Francisco tem sido o papa impulsionador de grandes mudanças na Igreja
Católica no atinente ao aumento da presença e da relevância das mulheres na
Igreja, inclusive na Cúria Romana. Mas, segundo a esmagadora maioria das
mulheres católicas, muito há ainda por fazer.
Segundo um estudo internacional apresentado na Santa Sé, a 8 de março, Dia
Internacional da Mulher, oito em cada dez mulheres (82%) consideram que
deveriam ser incluídas em todos os níveis de liderança e dois terços gostariam
de ver outras “mudanças radicais”. E são ainda mais as que pensam que o poder
clerical causa danos à Igreja Católica (85%). Com efeito, há “uma preocupação
significativa com os abusos de poder cometidos por clérigos e com os danos espirituais
daí resultantes” (89%). Não faz sentido falar de clérigos do “sexo masculino”,
pois frades não padres e freiras não integram a clerezia, ao invés do que referem
os historiadores.
O estudo, levado a cabo por uma equipa de investigadores/as australianos/as,
coordenada por Tracy McEvan, teóloga e socióloga da religião, da Universidade
de Newcastle, Kathleen McPhillips, socióloga da religião, género e saúde
mental, e Miriam Pepper, socióloga da religião, baseou-se em
entrevistas a 17.200 mulheres católicas de 104 países diferentes – a maior
pesquisa alguma vez feita junto de mulheres católicas.
A metodologia assentou num inquérito online em oito
idiomas (inglês, espanhol, alemão, italiano, francês, polaco, mandarim e
português), aberto entre 8 de março e 26 de abril de 2022.
A amostra, não-aleatória, resulta de uma rede de coletivos (dioceses,
paróquias, redes e organizações de mulheres) que, em países e culturas
diferentes, divulgaram o questionário e apelaram ao seu preenchimento.
Foi a organização internacional Catholic Women Speak (CWS) que decidiu
avançar com o inquérito, em resposta ao convite do Papa para contributos para o
Sínodo dos Bispos 2021-2024. A preocupação de dar a conhecer à Igreja o sentir
e pensar das mulheres católicas relativamente à instituição de que fazem parte
levou a organização a convidar a equipa de investigação da Universidade de
Newcastle, juntamente com a professora emérita Tina Beattie, da Roehampton
University UK, para elaborar e executar o estudo e apresentar o relatório ao
Vaticano.

= Dados extraídos =
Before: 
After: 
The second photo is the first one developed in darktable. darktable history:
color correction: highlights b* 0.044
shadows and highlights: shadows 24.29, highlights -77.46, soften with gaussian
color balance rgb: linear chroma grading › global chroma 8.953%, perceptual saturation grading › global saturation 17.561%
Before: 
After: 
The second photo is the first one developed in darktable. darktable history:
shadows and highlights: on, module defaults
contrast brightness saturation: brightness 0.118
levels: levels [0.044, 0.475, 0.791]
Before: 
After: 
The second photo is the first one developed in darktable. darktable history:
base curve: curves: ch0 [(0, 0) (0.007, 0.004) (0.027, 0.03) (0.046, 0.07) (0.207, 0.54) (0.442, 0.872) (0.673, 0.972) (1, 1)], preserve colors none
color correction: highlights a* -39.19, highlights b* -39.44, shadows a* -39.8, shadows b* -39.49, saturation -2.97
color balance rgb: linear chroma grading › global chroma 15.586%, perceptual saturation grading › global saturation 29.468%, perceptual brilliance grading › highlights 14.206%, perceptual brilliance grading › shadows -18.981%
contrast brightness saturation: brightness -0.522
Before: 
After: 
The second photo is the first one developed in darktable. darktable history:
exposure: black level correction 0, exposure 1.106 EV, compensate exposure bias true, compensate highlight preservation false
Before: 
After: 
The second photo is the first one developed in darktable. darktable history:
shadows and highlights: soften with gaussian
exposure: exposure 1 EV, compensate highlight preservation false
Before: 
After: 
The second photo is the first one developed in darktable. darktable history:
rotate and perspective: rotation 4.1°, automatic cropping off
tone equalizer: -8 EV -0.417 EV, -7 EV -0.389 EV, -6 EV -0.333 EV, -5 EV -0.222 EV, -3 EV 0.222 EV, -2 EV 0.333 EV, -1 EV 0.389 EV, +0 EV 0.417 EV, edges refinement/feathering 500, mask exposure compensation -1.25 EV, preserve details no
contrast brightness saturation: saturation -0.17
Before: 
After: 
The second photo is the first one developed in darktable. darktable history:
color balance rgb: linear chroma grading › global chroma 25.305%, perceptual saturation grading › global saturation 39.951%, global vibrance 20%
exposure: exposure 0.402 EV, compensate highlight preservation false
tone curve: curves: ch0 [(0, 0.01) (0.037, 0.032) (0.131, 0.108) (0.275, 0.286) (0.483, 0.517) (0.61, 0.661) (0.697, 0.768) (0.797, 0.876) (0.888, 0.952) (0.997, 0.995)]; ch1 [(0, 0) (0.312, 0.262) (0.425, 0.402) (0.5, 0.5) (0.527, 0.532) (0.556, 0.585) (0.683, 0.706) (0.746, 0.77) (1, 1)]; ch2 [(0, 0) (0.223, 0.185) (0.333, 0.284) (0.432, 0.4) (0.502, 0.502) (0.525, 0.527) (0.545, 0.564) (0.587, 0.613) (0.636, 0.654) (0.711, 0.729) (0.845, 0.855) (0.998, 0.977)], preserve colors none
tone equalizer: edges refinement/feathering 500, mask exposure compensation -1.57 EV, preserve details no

= Tarefas =
A. Reescreva o trecho do texto sobre o estudo com mulheres católicas que começa em "A amostra, não-aleatória, resulta" e termina em "ao seu preenchimento.", substituindo "questionário" por "formulário".
B. De acordo com o texto sobre o estudo com mulheres católicas, quantas mulheres foram entrevistadas e de quantos países?
C. Prossiga o texto sobre o estudo com mulheres católicas a partir da sua última frase.

= Respostas =
A.
A amostra, não-aleatória, resulta de uma rede de coletivos (dioceses,
paróquias, redes e organizações de mulheres) que, em países e culturas
diferentes, divulgaram o formulário e apelaram ao seu preenchimento.

B. Foram entrevistadas 17.200 mulheres católicas de 104 países diferentes.

C.
O relatório final, intitulado International
Survey of Catholic Women; Analysis and Report of Findings (Inquérito
Internacional sobre as Mulheres Católicas: Análise e Relatório das Conclusões),
de cerca de 90 páginas, inclui um sumário, dados mais relevantes e
recomendações.
Mais de três quartos das entrevistadas (79%) consideram que as mulheres
devem poder fazer a homilia na missa e apontam um forte apoio à “plena inclusão
das mulheres na liderança da atividade pastoral, litúrgica e de governação, bem
como em funções [que envolvem] tomada de decisões”, o que inclui a admissão aos
ministérios ordenados, em pé de igualdade com os homens. E, entre as suas
preocupações, contam-se, ainda, a “promoção de agendas políticas” por parte dos
padres e a “falta de transparência no governo da Igreja”.
A esmagadora maioria das inquiridas respondentes (88%), o que é de
assinalar, afirma, com vigor, a importância que tem, para elas, a sua
identidade católica, traduzida na “importância que dão à sua fé”, na
“centralidade da Eucaristia para as suas vidas, e a sua participação ativa nas
paróquias e comunidades eclesiais”. Simultaneamente, exprimem “elevados níveis
de frustração ou de insatisfação” conexos com as suas experiências, associados,
em particular, aos abusos sexuais, espirituais e físicos em contextos eclesiais
e entendidos como uso indevido ou até abuso de poder e expressão do
clericalismo. E muitas praticam a fé, apesar da preocupação, da frustração e da
insatisfação com a instituição.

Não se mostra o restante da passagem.